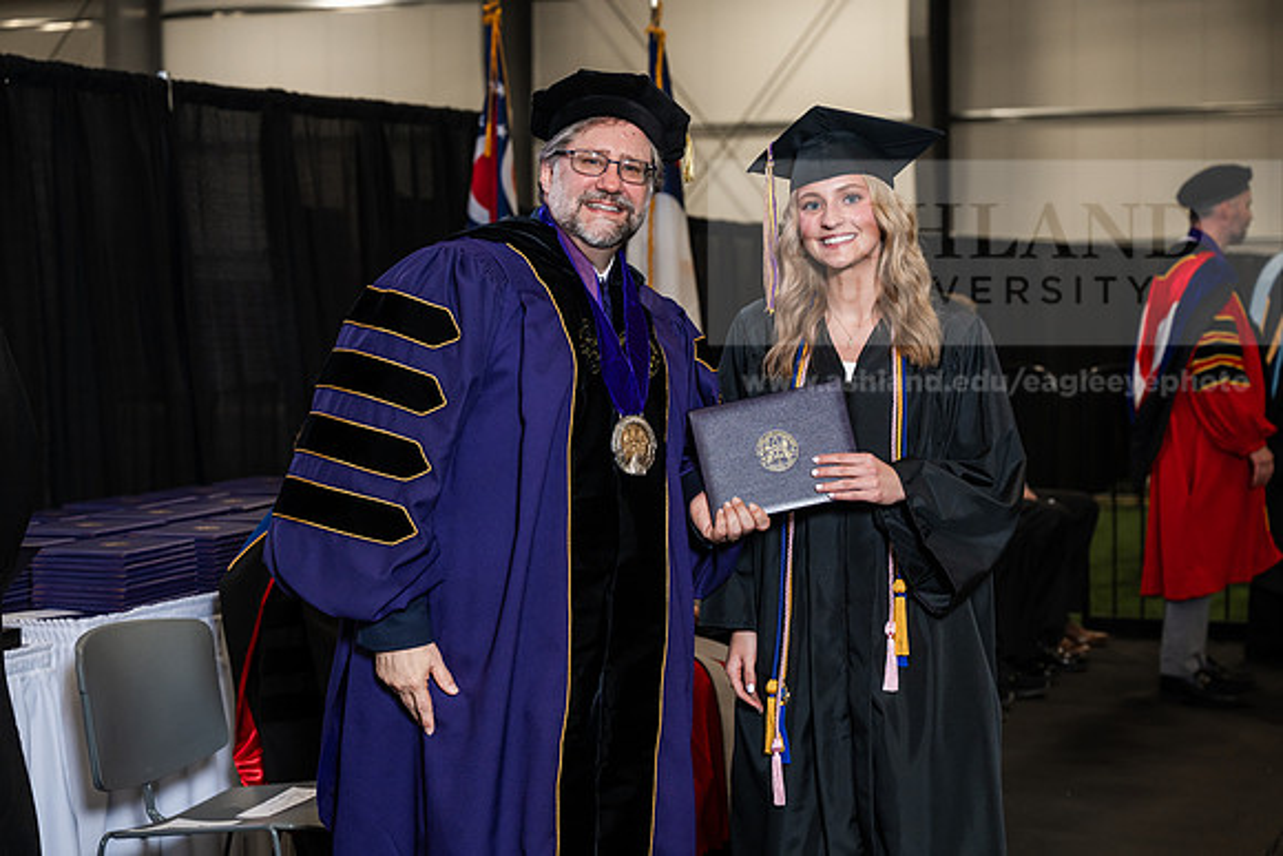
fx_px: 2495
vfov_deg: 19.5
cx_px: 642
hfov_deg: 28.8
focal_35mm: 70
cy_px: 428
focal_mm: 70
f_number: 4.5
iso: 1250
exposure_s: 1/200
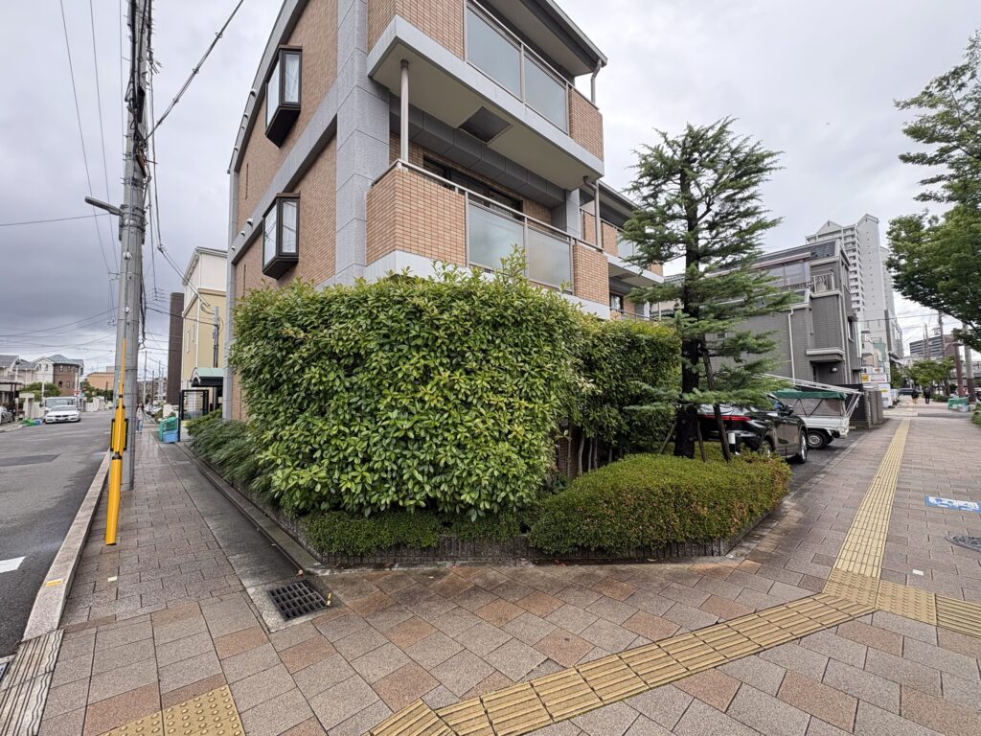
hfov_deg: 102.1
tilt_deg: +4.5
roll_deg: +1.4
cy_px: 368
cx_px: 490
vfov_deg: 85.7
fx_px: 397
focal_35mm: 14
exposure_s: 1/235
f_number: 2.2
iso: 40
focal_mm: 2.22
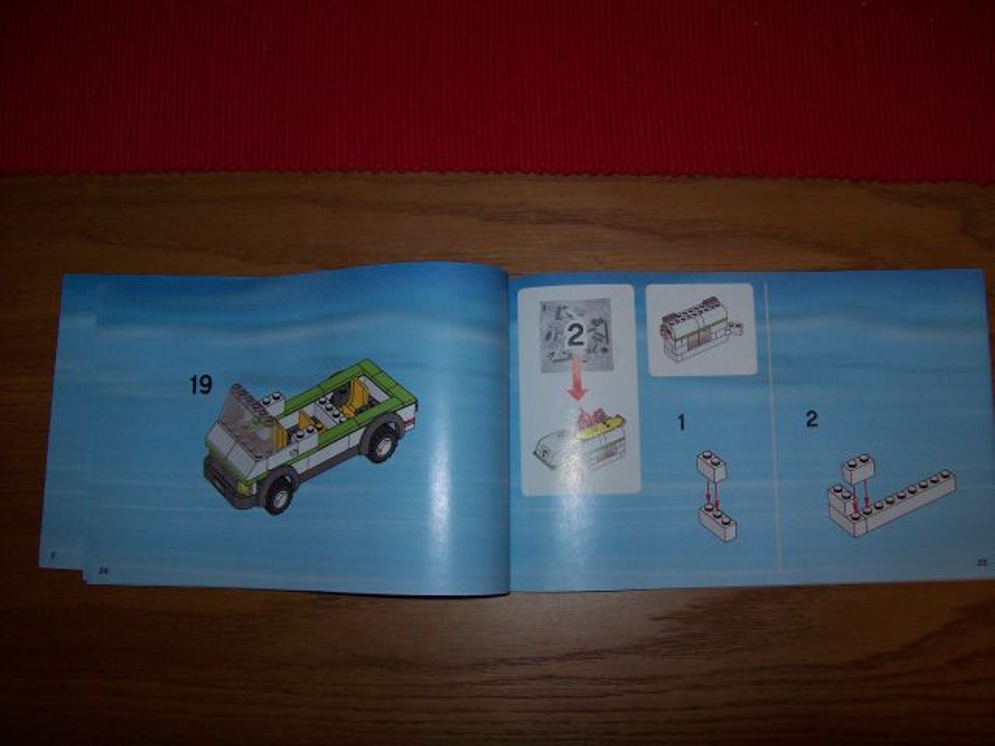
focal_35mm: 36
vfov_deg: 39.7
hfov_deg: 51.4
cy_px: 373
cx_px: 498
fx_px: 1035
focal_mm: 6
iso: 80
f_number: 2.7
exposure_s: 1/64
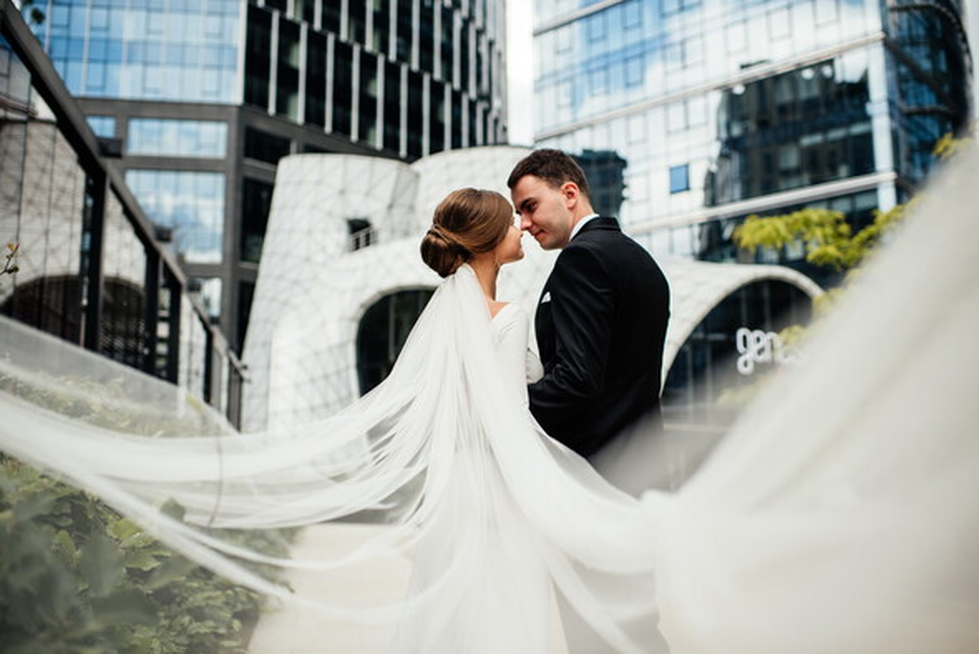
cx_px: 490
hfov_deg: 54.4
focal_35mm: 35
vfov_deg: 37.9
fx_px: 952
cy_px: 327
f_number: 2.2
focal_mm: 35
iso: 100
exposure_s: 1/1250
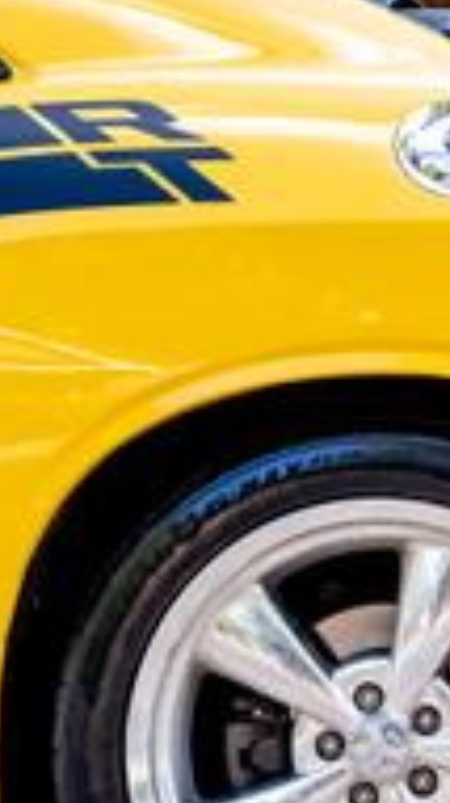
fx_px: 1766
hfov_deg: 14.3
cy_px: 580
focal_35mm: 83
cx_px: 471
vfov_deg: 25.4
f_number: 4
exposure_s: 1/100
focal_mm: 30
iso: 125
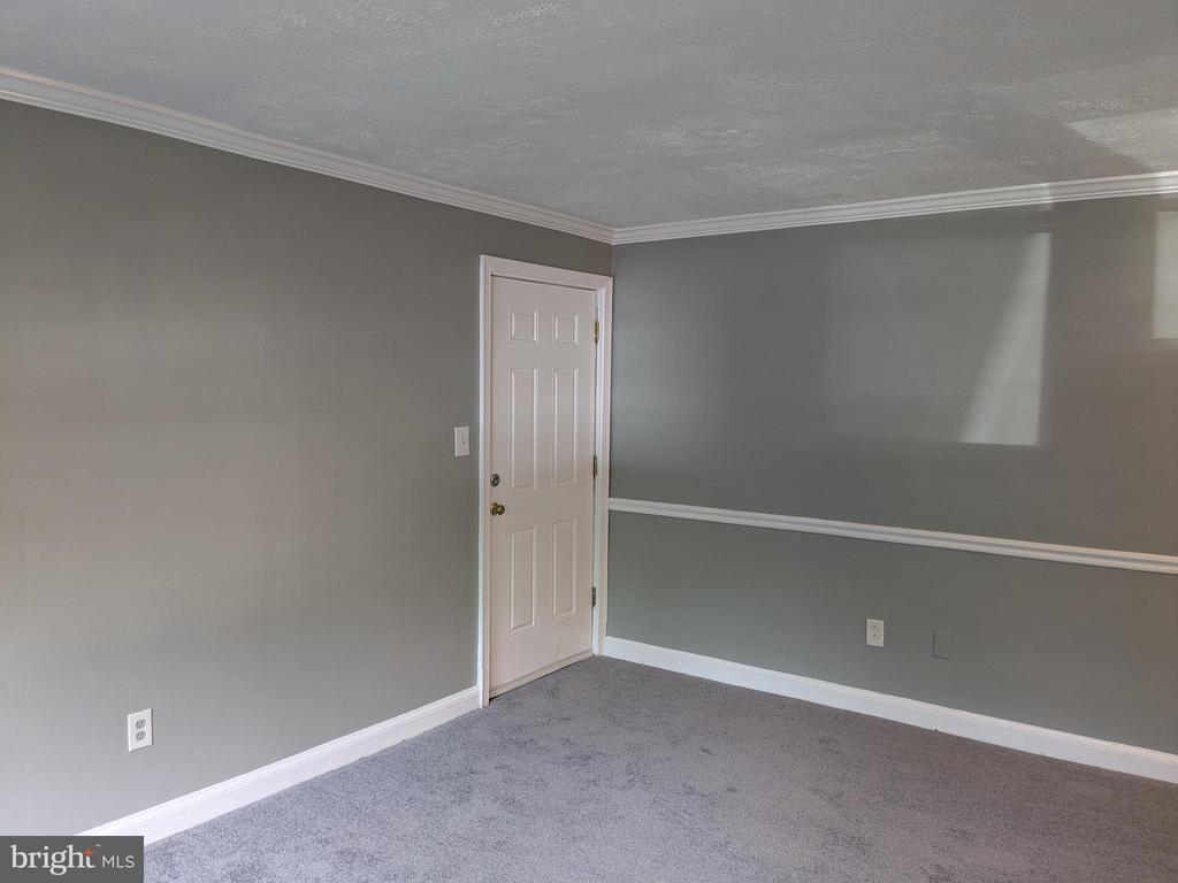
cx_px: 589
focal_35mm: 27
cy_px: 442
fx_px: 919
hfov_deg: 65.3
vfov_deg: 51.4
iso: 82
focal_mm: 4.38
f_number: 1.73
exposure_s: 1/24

▬▬▬▬▬▬

## EXERCISE BRIEF
Would you give again exactly the lines from the line containing "hfov_deg: 28.8" through the end of the listing, both ends included, without any pictures?

## EXERCISE OUTPUT
hfov_deg: 28.8
focal_35mm: 70
cy_px: 428
focal_mm: 70
f_number: 4.5
iso: 1250
exposure_s: 1/200
hfov_deg: 102.1
tilt_deg: +4.5
roll_deg: +1.4
cy_px: 368
cx_px: 490
vfov_deg: 85.7
fx_px: 397
focal_35mm: 14
exposure_s: 1/235
f_number: 2.2
iso: 40
focal_mm: 2.22
focal_35mm: 36
vfov_deg: 39.7
hfov_deg: 51.4
cy_px: 373
cx_px: 498
fx_px: 1035
focal_mm: 6
iso: 80
f_number: 2.7
exposure_s: 1/64
cx_px: 490
hfov_deg: 54.4
focal_35mm: 35
vfov_deg: 37.9
fx_px: 952
cy_px: 327
f_number: 2.2
focal_mm: 35
iso: 100
exposure_s: 1/1250
fx_px: 1766
hfov_deg: 14.3
cy_px: 580
focal_35mm: 83
cx_px: 471
vfov_deg: 25.4
f_number: 4
exposure_s: 1/100
focal_mm: 30
iso: 125
cx_px: 589
focal_35mm: 27
cy_px: 442
fx_px: 919
hfov_deg: 65.3
vfov_deg: 51.4
iso: 82
focal_mm: 4.38
f_number: 1.73
exposure_s: 1/24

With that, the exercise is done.